= Written request A =
List each line of the records below that contains the string "built".

** Begin Text passage **

Bill Princeton Offers 7 Wines That Make Shopping a Breeze

How Bill Princeton gets just the right wine into his customers’ hands.
Bill Princeton in the wine section at Princeton Liquors.

A trip to the liquor store can be overwhelming. Red? White? Dry? Sweet? It’s great to have choices, but really, how does one navigate the myriad of bottles? Perhaps the interesting label design draws sufficient attention to warrant the victory trip to the register. Bill Princeton, of Princeton’s Liquors, can help. He’s picked six wines based on the three questions he is most often asked by wine shoppers. His input is bound to make your next wine run a bit less chaotic.

“What is really popular these days?”

Tavo Pinot Grigio
“Pinot Grigios are always popular,” says Princeton. “I am not even a pinot grigio fan, but I really enjoy this one. It is a very fruity wine; lots of melon and pear, and good acidity. In the industry, we call this one a ‘patio pounder,’ meaning an inexpensive wine to be drunk heartily with friends on the patio, boat, deck—anywhere outside.” ($9.99)

Runaway Red Pinot Noir
“Not only are pinot noir popular, but pinot noirs from Willamette Valley are crushing it these days. Runaway Red is hands down one of my favorites. With aromas of cinnamon, bright flavors of tart raspberry and cherry, this wine has a light-bodied acidity and clarity and virtually no tannins.” ($19.99)

Adelante Malbec
“Now, here is the granddaddy of what’s hot: malbecs. This varietal is on fire. I am guessing its surge is because it pairs so well with beef. That, and you can find a great one for a decent price. The blueberry/blackberry character and spice notes are exactly what you expect in a malbec.” ($14.99)

** End Text passage **
** Begin Source records **

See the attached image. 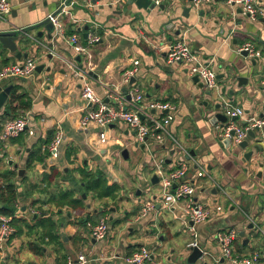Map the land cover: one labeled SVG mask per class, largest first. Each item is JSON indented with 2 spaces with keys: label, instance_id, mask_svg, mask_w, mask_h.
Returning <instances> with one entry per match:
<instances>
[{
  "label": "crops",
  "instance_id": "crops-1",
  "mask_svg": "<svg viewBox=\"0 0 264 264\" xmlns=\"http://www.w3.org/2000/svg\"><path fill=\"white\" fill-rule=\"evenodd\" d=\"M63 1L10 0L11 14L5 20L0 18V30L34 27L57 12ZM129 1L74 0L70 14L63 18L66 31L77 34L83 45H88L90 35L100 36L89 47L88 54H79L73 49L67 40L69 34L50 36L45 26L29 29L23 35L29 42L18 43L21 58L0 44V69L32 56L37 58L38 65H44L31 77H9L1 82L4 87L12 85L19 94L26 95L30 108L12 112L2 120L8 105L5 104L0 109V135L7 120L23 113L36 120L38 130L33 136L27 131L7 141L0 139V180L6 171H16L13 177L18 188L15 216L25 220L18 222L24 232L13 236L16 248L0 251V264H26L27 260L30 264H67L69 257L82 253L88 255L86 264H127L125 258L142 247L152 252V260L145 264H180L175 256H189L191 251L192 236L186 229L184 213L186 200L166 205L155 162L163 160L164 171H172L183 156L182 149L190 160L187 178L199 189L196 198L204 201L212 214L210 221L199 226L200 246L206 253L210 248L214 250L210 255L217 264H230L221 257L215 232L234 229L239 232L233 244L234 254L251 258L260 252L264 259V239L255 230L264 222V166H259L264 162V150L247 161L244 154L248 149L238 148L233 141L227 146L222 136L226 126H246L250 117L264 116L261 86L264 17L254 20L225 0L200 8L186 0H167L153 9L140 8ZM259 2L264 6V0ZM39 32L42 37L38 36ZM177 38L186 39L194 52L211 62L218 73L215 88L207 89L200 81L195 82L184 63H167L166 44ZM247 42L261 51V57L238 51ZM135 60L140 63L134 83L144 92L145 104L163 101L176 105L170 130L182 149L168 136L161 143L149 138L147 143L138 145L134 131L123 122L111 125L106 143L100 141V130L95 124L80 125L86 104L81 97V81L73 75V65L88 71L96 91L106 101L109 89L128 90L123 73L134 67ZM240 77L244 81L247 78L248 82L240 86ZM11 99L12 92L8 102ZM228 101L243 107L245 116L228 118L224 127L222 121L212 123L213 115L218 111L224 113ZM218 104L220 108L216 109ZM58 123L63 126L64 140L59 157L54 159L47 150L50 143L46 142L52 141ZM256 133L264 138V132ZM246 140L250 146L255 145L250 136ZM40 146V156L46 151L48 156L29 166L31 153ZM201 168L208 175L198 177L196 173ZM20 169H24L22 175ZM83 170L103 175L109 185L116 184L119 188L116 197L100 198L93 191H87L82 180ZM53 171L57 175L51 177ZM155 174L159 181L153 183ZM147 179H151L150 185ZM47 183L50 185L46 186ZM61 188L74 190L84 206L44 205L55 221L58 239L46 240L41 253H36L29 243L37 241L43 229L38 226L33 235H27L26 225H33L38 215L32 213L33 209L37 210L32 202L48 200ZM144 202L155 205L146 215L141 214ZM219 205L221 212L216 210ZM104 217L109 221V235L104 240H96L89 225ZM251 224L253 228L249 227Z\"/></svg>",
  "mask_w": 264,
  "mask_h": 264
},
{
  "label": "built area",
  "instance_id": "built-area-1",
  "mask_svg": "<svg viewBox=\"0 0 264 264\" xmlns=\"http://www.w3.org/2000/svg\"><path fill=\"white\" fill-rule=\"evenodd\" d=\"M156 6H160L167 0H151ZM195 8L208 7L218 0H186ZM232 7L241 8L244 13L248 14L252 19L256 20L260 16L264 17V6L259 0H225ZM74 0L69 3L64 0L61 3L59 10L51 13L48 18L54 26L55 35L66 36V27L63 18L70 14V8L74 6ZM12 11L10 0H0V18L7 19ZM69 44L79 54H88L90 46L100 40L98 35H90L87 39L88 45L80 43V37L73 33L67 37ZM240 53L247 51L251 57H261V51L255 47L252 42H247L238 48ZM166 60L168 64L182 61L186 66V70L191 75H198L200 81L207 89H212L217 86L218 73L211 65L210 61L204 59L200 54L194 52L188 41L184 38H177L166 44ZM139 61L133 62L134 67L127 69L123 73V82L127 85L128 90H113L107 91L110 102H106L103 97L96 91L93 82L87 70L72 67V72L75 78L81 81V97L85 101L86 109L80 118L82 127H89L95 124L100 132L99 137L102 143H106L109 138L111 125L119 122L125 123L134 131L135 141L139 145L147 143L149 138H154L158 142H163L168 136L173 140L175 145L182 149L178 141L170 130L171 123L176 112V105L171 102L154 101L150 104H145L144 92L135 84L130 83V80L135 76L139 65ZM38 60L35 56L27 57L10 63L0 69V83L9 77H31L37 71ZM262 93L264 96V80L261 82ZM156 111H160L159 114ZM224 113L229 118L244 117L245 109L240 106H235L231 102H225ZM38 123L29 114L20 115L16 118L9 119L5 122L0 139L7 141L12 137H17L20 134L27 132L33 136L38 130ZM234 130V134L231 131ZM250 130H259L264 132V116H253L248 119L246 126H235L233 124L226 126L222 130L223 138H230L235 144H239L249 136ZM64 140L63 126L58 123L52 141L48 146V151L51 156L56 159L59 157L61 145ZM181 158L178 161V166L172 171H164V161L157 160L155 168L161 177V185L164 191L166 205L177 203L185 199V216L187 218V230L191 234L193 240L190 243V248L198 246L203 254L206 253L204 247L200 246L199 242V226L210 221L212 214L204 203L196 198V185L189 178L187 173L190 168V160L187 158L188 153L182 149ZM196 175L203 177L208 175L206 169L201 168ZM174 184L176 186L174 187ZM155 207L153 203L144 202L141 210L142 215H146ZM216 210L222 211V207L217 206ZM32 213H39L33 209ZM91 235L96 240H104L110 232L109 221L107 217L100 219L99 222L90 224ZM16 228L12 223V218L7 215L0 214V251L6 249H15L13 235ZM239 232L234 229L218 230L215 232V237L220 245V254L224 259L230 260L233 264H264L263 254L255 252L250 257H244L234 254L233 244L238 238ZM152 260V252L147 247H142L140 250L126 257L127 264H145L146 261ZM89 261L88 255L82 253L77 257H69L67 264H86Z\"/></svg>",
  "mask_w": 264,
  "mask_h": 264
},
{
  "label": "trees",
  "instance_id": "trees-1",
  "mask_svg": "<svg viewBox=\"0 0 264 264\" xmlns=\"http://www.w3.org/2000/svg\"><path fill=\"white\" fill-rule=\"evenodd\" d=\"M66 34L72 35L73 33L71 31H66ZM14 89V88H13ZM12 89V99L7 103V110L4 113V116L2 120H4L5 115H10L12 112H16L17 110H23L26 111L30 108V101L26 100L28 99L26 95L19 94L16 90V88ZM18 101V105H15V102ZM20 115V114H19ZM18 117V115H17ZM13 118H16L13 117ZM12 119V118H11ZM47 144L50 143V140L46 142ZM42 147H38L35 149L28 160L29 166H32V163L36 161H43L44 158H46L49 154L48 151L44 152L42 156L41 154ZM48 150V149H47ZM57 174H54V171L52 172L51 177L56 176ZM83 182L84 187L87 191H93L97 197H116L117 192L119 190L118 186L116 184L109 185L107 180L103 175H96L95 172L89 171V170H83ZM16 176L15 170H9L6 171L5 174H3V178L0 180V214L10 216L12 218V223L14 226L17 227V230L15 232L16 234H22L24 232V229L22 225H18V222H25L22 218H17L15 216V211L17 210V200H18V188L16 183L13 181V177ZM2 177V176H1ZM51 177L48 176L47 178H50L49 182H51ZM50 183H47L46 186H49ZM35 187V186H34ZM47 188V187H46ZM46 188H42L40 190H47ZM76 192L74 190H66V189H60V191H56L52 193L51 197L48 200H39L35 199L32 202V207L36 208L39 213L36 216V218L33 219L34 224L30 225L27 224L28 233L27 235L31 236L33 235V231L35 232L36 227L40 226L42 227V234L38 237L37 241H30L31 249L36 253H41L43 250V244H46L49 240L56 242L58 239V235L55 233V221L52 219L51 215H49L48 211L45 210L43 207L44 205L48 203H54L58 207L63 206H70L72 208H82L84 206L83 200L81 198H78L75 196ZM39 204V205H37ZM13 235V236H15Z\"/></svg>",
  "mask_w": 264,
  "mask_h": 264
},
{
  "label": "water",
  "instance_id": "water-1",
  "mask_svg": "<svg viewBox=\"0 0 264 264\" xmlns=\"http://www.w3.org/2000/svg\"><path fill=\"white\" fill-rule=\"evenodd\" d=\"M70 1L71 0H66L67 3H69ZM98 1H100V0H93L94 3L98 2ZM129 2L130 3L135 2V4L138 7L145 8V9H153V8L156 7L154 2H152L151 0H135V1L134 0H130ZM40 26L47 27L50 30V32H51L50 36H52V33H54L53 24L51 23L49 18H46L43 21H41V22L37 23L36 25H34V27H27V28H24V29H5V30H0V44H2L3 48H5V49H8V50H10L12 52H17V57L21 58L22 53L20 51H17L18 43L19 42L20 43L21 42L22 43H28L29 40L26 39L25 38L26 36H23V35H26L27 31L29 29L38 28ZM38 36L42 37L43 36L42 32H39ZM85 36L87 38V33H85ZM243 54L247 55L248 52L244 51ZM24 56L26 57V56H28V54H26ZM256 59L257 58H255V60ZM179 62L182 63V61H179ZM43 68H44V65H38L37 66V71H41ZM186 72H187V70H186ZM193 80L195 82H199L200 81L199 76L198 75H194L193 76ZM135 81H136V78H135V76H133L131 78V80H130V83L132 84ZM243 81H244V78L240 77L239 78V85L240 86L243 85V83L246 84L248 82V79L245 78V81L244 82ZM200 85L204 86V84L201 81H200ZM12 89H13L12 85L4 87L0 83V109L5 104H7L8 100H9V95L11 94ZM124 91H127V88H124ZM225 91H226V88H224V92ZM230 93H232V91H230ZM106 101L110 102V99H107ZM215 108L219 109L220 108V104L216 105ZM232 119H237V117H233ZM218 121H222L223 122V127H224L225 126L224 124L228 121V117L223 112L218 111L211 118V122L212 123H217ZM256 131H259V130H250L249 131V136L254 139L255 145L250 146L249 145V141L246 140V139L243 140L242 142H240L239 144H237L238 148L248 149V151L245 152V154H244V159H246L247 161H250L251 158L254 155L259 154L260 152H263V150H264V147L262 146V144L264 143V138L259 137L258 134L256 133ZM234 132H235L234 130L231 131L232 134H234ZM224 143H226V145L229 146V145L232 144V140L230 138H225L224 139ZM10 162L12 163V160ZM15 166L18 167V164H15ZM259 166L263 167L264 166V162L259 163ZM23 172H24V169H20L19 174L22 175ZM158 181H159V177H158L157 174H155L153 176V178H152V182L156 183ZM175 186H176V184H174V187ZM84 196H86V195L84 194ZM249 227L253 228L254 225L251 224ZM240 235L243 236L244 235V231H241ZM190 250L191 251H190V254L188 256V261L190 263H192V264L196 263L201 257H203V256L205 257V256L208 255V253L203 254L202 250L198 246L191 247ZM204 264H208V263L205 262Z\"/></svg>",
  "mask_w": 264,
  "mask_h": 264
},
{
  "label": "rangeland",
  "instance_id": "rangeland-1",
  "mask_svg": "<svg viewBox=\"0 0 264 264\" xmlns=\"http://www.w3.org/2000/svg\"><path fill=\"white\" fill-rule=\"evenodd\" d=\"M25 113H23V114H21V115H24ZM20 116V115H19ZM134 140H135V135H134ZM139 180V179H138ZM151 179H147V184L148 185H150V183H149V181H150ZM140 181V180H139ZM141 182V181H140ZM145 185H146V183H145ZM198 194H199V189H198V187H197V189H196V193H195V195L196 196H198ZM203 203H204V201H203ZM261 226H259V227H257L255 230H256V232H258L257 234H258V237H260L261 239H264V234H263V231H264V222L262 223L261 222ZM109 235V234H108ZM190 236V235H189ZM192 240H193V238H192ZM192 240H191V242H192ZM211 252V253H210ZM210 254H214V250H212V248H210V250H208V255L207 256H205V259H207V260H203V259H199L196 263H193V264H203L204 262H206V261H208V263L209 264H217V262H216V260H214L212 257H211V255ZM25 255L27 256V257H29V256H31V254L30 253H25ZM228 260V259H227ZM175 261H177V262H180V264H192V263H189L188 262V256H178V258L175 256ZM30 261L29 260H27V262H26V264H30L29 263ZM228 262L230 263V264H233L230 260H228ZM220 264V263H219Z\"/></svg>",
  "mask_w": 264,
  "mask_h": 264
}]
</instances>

** End Source records **

= Written request B =
Change "overwhelming" to "daunting" in the part of the wine-shopping article above running from "Bill Princeton Offers" up to and including "bit less chaotic.", and give that part in full.

= Full response A =
  "label": "built area",
  "instance_id": "built-area-1",

= Full response B =
Bill Princeton Offers 7 Wines That Make Shopping a Breeze

How Bill Princeton gets just the right wine into his customers’ hands.
Bill Princeton in the wine section at Princeton Liquors.

A trip to the liquor store can be daunting. Red? White? Dry? Sweet? It’s great to have choices, but really, how does one navigate the myriad of bottles? Perhaps the interesting label design draws sufficient attention to warrant the victory trip to the register. Bill Princeton, of Princeton’s Liquors, can help. He’s picked six wines based on the three questions he is most often asked by wine shoppers. His input is bound to make your next wine run a bit less chaotic.